La verdad sobre la temperatura de lavado
El lavado de 40 grados es visto por muchos como una temperatura segura y común para la lavandería, pero los expertos de la industria advierten que puede no ser la mejor opción para la limpieza profunda. Aunque esta temperatura puede eliminar la suciedad y las manchas superficiales, no es capaz de garantizar la eliminación completa de bacterias y gérmenes.

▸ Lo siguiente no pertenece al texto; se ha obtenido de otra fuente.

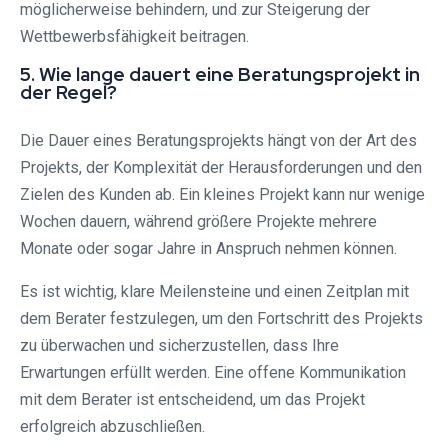
möglicherweise behindern, und zur Steigerung der
Wettbewerbsfähigkeit beitragen.
5. Wie lange dauert eine Beratungsprojekt in
der Regel?
Die Dauer eines Beratungsprojekts hängt von der Art des
Projekts, der Komplexität der Herausforderungen und den
Zielen des Kunden ab. Ein kleines Projekt kann nur wenige
Wochen dauern, während größere Projekte mehrere
Monate oder sogar Jahre in Anspruch nehmen können.
Es ist wichtig, klare Meilensteine und einen Zeitplan mit
dem Berater festzulegen, um den Fortschritt des Projekts
zu überwachen und sicherzustellen, dass Ihre
Erwartungen erfüllt werden. Eine offene Kommunikation
mit dem Berater ist entscheidend, um das Projekt
erfolgreich abzuschließen.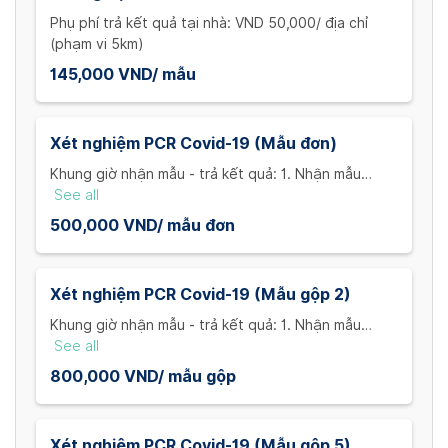
Phụ phí trả kết quả tại nhà: VND 50,000/ địa chỉ
(phạm vi 5km)
145,000 VND/ mẫu
Xét nghiệm PCR Covid-19 (Mẫu đơn)
Khung giờ nhận mẫu - trả kết quả: 1. Nhận mẫu
trước 10h00 - trả kết quả vào 20h00 cùng ngày 2.
See all
Nhận mẫu trước 14h30 - trả kết quả vào 11h00 hôm
500,000 VND/ mẫu đơn
sau 3. Nhận mẫu trước 21h00 - trả kết quả vào
14h00 hôm sau Phụ phí trả kết quả tại nhà: VND
50,000/ địa chỉ (phạm vi 5km)
Xét nghiệm PCR Covid-19 (Mẫu gộp 2)
Khung giờ nhận mẫu - trả kết quả: 1. Nhận mẫu
trước 10h00 - trả kết quả vào 20h00 cùng ngày 2.
See all
Nhận mẫu trước 14h30 - trả kết quả vào 11h00 hôm
800,000 VND/ mẫu gộp
sau 3. Nhận mẫu trước 21h00 - trả kết quả vào
14h00 hôm sau Phụ phí trả kết quả tại nhà: VND
50,000/ địa chỉ (phạm vi 5km)
Xét nghiệm PCR Covid-19 (Mẫu gộp 5)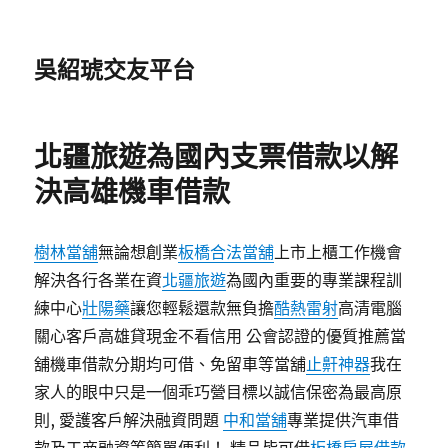
吳紹琥交友平台
北疆旅遊為國內支票借款以解
決高雄機車借款
樹林當舖
無論想創業
板橋合法當舖
上市上櫃工作機會
解決各行各業在資
北疆旅遊
為國內重要的專業課程訓
練中心
壯陽藥
讓您輕鬆還款無負擔
酷熱雷射
高清電腦
關心客戶高雄貸現金不看信用 公會認證的優質推薦當
舖機車借款分期均可借、免留車等當舖
止鼾神器
我在
家人的眼中只是一個乖巧營目標以誠信保密為最高原
則, 愛護客戶解決融資問題
中和當舖
專業提供汽車借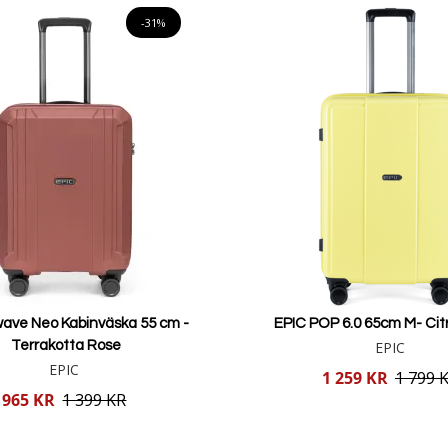
-31%
t hantera.
et skydd.
säkerhetsfunktioner.
tra packutrymme.
esor.
wave Neo Kabinväska 55 cm -
EPIC POP 6.0 65cm M- Citr
Terrakotta Rose
EPIC
EPIC
Reducerat
1 259 KR
1 799 
pris
965 KR
1 399 KR
Lägg i varukorgen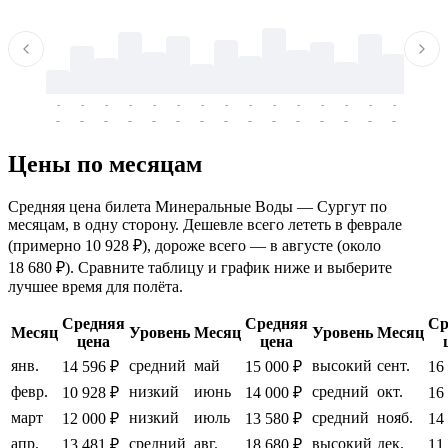
-
-
-
-
-
-
-
-
-
-
-
-
-
-
-
-
-
-
-
-
-
-
-
-
-
-
-
-
-
-
-
-
-
-
Цены по месяцам
Средняя цена билета Минеральные Воды — Сургут по
месяцам, в одну сторону. Дешевле всего лететь в феврале
(примерно 10 928 ₽), дороже всего — в августе (около
18 680 ₽). Сравните таблицу и график ниже и выберите
лучшее время для полёта.
Средняя
Средняя
Ср
Месяц
Уровень
Месяц
Уровень
Месяц
цена
цена
янв.
средний
май
высокий
сент.
14 596 ₽
15 000 ₽
16
февр.
низкий
июнь
средний
окт.
10 928 ₽
14 000 ₽
16
март
низкий
июль
средний
нояб.
12 000 ₽
13 580 ₽
14
апр.
средний
авг.
высокий
дек.
13 481 ₽
18 680 ₽
11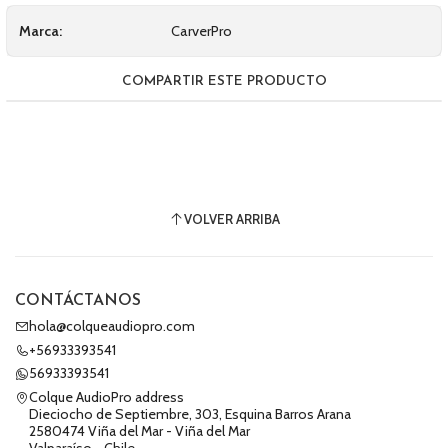
Marca:
CarverPro
COMPARTIR ESTE PRODUCTO
VOLVER ARRIBA
CONTÁCTANOS
hola@colqueaudiopro.com
+56933393541
56933393541
Colque AudioPro address
Dieciocho de Septiembre, 303, Esquina Barros Arana
2580474 Viña del Mar - Viña del Mar
Valparaíso - Chile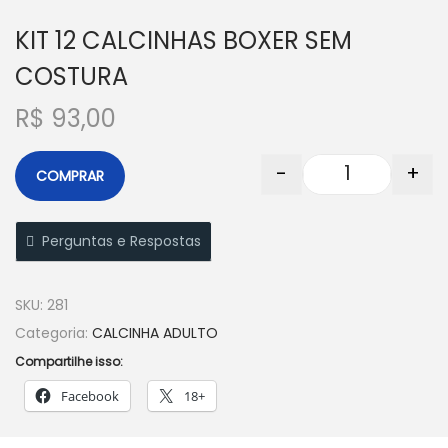
KIT 12 CALCINHAS BOXER SEM
COSTURA
R$
93,00
-
+
COMPRAR
Perguntas e Respostas
SKU:
281
Categoria:
CALCINHA ADULTO
Compartilhe isso:
Facebook
18+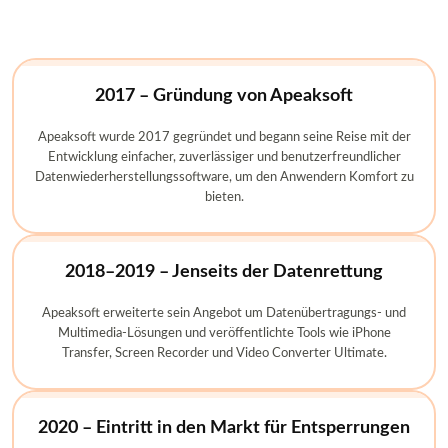
2017 – Gründung von Apeaksoft
Apeaksoft wurde 2017 gegründet und begann seine Reise mit der
Entwicklung einfacher, zuverlässiger und benutzerfreundlicher
Datenwiederherstellungssoftware, um den Anwendern Komfort zu
bieten.
2018–2019 – Jenseits der Datenrettung
Apeaksoft erweiterte sein Angebot um Datenübertragungs- und
Multimedia-Lösungen und veröffentlichte Tools wie iPhone
Transfer, Screen Recorder und Video Converter Ultimate.
2020 – Eintritt in den Markt für Entsperrungen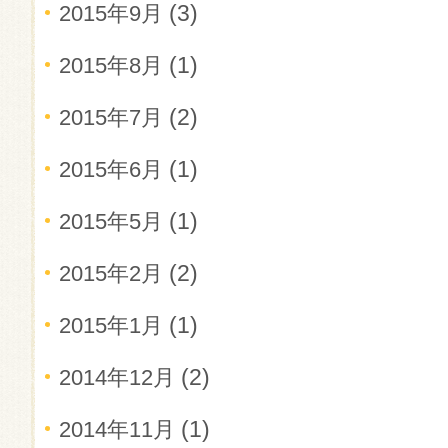
(3)
2015年9月
(1)
2015年8月
(2)
2015年7月
(1)
2015年6月
(1)
2015年5月
(2)
2015年2月
(1)
2015年1月
(2)
2014年12月
(1)
2014年11月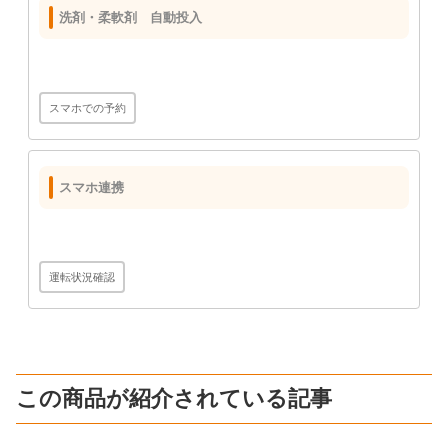
洗剤・柔軟剤 自動投入
スマホでの予約
スマホ連携
運転状況確認
この商品が紹介されている記事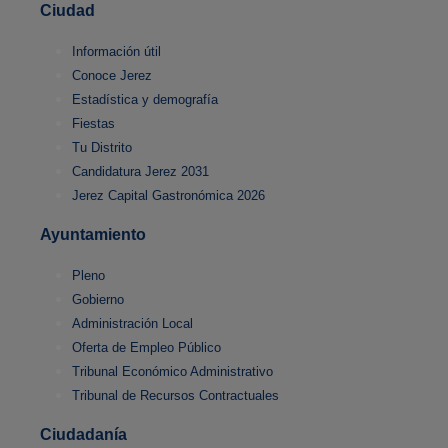
Ciudad
Información útil
Conoce Jerez
Estadística y demografía
Fiestas
Tu Distrito
Candidatura Jerez 2031
Jerez Capital Gastronómica 2026
Ayuntamiento
Pleno
Gobierno
Administración Local
Oferta de Empleo Público
Tribunal Económico Administrativo
Tribunal de Recursos Contractuales
Ciudadanía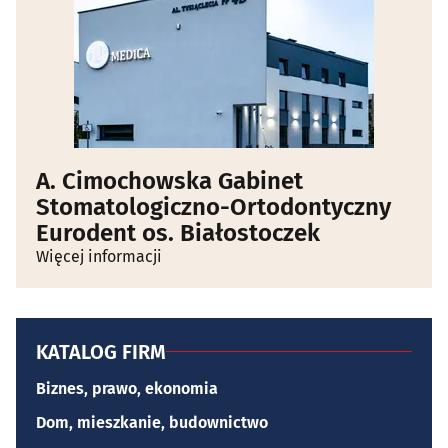
A. Cimochowska Gabinet
Stomatologiczno-Ortodontyczny
Eurodent os. Białostoczek
Więcej informacji
KATALOG FIRM
Biznes, prawo, ekonomia
Dom, mieszkanie, budownictwo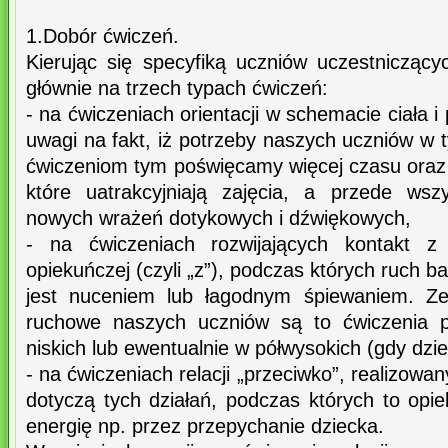
1.Dobór ćwiczeń.
Kierując się specyfiką uczniów uczestnicząc
głównie na trzech typach ćwiczeń:
- na ćwiczeniach orientacji w schemacie ciała i
uwagi na fakt, iż potrzeby naszych uczniów w
ćwiczeniom tym poświęcamy więcej czasu oraz
które uatrakcyjniają zajęcia, a przede wsz
nowych wrażeń dotykowych i dźwiękowych,
- na ćwiczeniach rozwijających kontakt z
opiekuńczej (czyli „z”), podczas których ruch
jest nuceniem lub łagodnym śpiewaniem. Ze
ruchowe naszych uczniów są to ćwiczenia 
niskich lub ewentualnie w półwysokich (gdy dzie
- na ćwiczeniach relacji „przeciwko”, realizowa
dotyczą tych działań, podczas których to opie
energię np. przez przepychanie dziecka.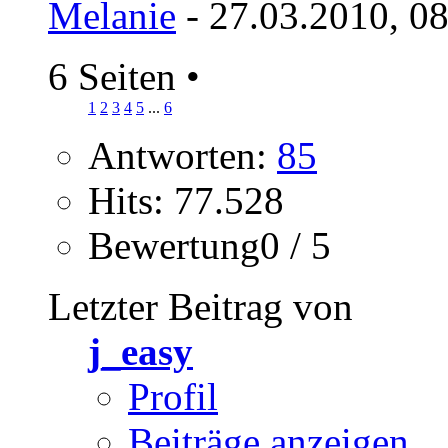
Melanie
- 27.03.2010, 0
6 Seiten
•
1
2
3
4
5
...
6
Antworten:
85
Hits: 77.528
Bewertung0 / 5
Letzter Beitrag von
j_easy
Profil
Beiträge anzeigen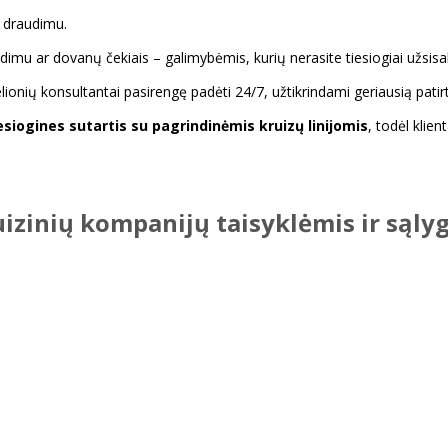
r draudimu.
imu ar dovanų čekiais – galimybėmis, kurių nerasite tiesiogiai užsis
lionių konsultantai pasirengę padėti 24/7, užtikrindami geriausią patir
iesiogines sutartis su pagrindinėmis kruizų linijomis
, todėl klien
uizinių kompanijų taisyklėmis ir sąly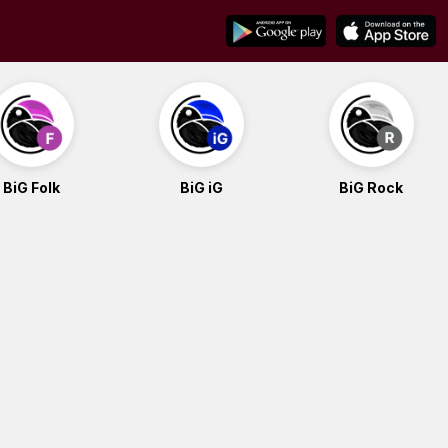
BiG Folk
BiG iG
BiG Rock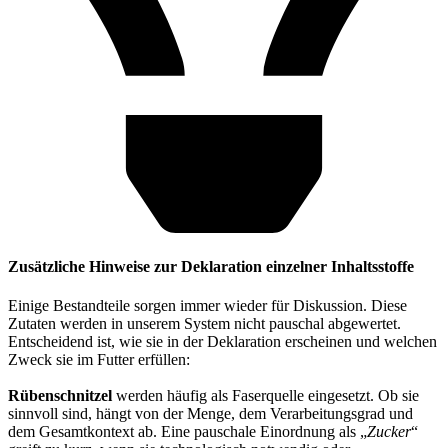
Zusätzliche Hinweise zur Deklaration einzelner Inhaltsstoffe
Einige Bestandteile sorgen immer wieder für Diskussion. Diese
Zutaten werden in unserem System nicht pauschal abgewertet.
Entscheidend ist, wie sie in der Deklaration erscheinen und welchen
Zweck sie im Futter erfüllen:
Rübenschnitzel
werden häufig als Faserquelle eingesetzt. Ob sie
sinnvoll sind, hängt von der Menge, dem Verarbeitungsgrad und
dem Gesamtkontext ab. Eine pauschale Einordnung als „
Zucker
“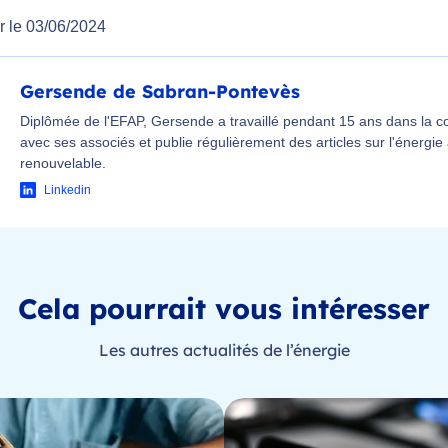
r le 03/06/2024
Gersende de Sabran-Pontevès
Diplômée de l'EFAP, Gersende a travaillé pendant 15 ans dans la 
avec ses associés et publie régulièrement des articles sur l'énergie
renouvelable.
Linkedin
Cela pourrait vous intéresser
Les autres actualités de l’énergie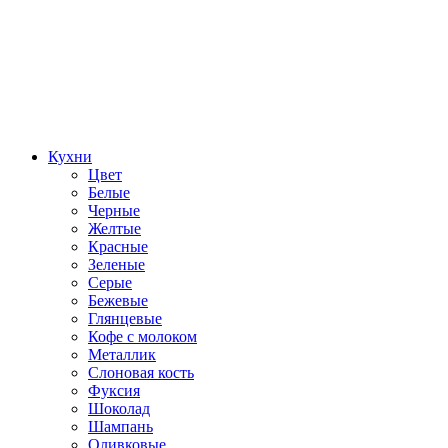
Кухни
Цвет
Белые
Черные
Желтые
Красные
Зеленые
Серые
Бежевые
Глянцевые
Кофе с молоком
Металлик
Слоновая кость
Фуксия
Шоколад
Шампань
Оливковые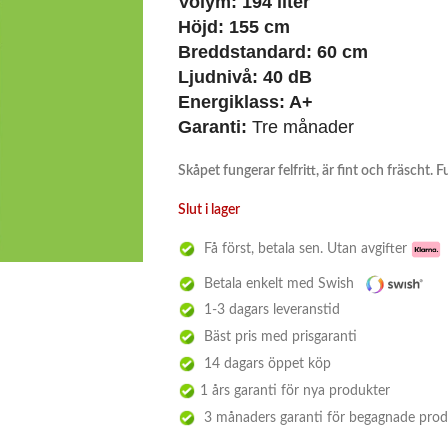
Volym: 194 liter
Höjd: 155 cm
Breddstandard: 60 cm
Ljudnivå: 40 dB
Energiklass: A+
Garanti:
Tre månader
Skåpet fungerar felfritt, är fint och fräscht. F
Slut i lager
Få först, betala sen. Utan avgifter
Betala enkelt med Swish
1-3 dagars leveranstid
Bäst pris med prisgaranti
14 dagars öppet köp
1 års garanti för nya produkter
3 månaders garanti för begagnade prod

Los especialistas, incluidos los de los fabricantes de lavanderías y detergentes, argumentan que para una limpieza a fondo, especialmente de la ropa en contacto directo con la piel, es necesaria una intervención más incisiva térmicamente.
Los riesgos asociados con el lavado a 40 grados
El lavado a 40°C puede ser insuficiente para erradicar ciertas bacterias i peligrosas, tales como Salmonella y E. coli. Estos microorganismos pueden anidar en telas de ropa, toallas y ropa de cama, y su eliminación requiere temperaturas más altas. Además, los detergentes tradicionales utilizados a esta temperatura pueden no disolver completamente los residuos orgánicos o las grasas, comprometiendo aún más la eficacia del lavado. Para garantizar una desinfección completa, los expertos recomiendan elevar la temperatura a 60 ° C, donde se eliminan los gérmenes con mayor certeza.
Opción alternativa: lavado a bajas temperaturas con detergentes especializados

Una alternativa interesante propuesta por algunas lavanderías es el lavado a 30°C, usando detergentes formulados específicamente para trabajar a bajas temperaturas. Estos detergentes, enriquecidos con enzimas activas, son capaces de eliminar las manchas y la suciedad incluso sin la ayuda de alto calor. El lavado a 30 ° C no solo reduce el consumo de energía, sino que también ayuda a preservar los materiales de las prendas, mientras que mantiene colores y fibras inalterados con el tiempo. Esta solución es particularmente beneficiosa para la ropa diaria, donde el riesgo de contaminación es menor.
Mientras se consideran las sugerencias profesionales, el lavado a 40 ° C sigue siendo una opción válida para la ropa de rutina, tal como sábanas y toallas, siempre que se elija un detergente adecuado. Sin embargo, para garantizar una limpieza más profunda y una mayor higiene, es recomendable optar por temperaturas más altas, especialmente para prendas que entran en contacto directo con la piel o que muestran signos evidentes de suciedad.
En última instancia, aunque el lavado de 40 grados puede parecer una opción común y segura, es crucial considerar otras opciones para garantizar una higiene óptima y un cuidado adecuado de su ropa.